One of the biggest problems with the module though has nothing to do with rule system and everything to do with roleplaying. The adventure doesn't really have any hooks! It spends a small amount of design energy on explaining the backstory of three NPC scholars in the adventure, and essentially zero energy on reasons why the PCs should care about getting involved.

Who needs a hook? Frankly, regardless of setting or system, I very rarely use the hook as presented. The hook is what binds a scenario to your campaign, and should be constructed with the specific players in mind.

And every GM should be willing to lie.

Need a gadget? Its in the tower! Missing loved one? In the tower! Ominous portents and sooths? Point to the tower!

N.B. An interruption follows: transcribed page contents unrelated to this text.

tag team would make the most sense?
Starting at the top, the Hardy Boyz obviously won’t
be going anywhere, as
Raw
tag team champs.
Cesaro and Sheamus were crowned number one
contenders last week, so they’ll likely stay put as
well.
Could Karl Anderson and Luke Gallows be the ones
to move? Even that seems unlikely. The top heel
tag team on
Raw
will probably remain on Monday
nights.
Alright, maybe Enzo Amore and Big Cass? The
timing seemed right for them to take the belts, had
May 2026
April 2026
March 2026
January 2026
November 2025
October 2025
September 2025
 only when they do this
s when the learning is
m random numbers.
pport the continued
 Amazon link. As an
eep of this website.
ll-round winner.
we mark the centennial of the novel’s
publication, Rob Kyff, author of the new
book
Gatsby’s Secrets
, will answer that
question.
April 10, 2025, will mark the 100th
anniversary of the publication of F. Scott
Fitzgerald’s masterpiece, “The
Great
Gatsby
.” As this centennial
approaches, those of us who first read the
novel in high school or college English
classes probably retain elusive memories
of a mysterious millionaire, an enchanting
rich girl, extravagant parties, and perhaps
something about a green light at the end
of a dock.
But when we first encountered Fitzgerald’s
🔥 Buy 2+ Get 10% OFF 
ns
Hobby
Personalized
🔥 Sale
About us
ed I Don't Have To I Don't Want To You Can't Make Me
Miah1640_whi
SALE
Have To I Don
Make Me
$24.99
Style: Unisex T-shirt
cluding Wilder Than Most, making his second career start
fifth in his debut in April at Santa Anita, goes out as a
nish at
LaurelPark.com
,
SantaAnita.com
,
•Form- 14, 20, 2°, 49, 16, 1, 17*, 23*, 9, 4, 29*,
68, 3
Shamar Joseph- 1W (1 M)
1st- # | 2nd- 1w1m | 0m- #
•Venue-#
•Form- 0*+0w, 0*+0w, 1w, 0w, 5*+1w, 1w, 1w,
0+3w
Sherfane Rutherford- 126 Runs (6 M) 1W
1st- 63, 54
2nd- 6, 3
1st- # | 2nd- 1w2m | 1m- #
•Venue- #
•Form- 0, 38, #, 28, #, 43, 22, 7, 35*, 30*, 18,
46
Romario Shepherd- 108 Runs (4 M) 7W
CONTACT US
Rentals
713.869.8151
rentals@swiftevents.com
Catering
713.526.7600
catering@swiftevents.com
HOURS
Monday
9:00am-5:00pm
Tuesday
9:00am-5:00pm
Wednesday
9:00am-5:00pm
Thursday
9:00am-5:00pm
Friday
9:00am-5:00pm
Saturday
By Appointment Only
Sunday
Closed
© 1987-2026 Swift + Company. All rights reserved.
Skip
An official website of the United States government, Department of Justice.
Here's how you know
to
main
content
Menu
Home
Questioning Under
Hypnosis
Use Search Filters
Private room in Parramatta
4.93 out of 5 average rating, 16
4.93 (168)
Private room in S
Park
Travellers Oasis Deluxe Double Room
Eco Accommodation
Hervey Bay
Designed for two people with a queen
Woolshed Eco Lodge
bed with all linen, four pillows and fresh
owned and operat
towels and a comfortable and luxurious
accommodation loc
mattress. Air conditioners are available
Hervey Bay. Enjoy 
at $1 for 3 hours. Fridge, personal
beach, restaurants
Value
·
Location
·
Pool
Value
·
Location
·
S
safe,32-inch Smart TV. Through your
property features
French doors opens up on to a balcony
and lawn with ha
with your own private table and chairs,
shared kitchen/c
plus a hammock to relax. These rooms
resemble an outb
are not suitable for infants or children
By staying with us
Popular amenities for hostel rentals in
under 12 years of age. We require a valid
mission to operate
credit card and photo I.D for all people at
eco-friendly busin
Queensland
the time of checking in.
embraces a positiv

And you'll have at least one PC who would sell his granny to cannibals if the price is right, so guess what's in the tower? Treasure! Lots of Treasure! Diamonds as big as your fist!

Vecna is a forward-thinker, a motivated go-getter. In his long lifetime, he's made lots of enemies, and are the sort who will happily point adventuring types towards the Big V just for harassment's sake, or on the off-chance they'll get lucky. They'll arrange for dreams, portents, onmens, and interesting NPCs to pont thev Pcs towards the Tower.

The PCs are 20th level, so in their career of self-improvement via semi-random violence, they'll have left a trail of foiled enemies and bitter next-of-kin in their wake, any of whom would be more than happy to spread rumors and forged tomes that suggest that the PCs are being targeted by...the ones in The Tower!

Hooks are just manipulation to bend your players to the campaign. You know what your players want, so let their desires lead them where you want them to go, without their realizing they're being led.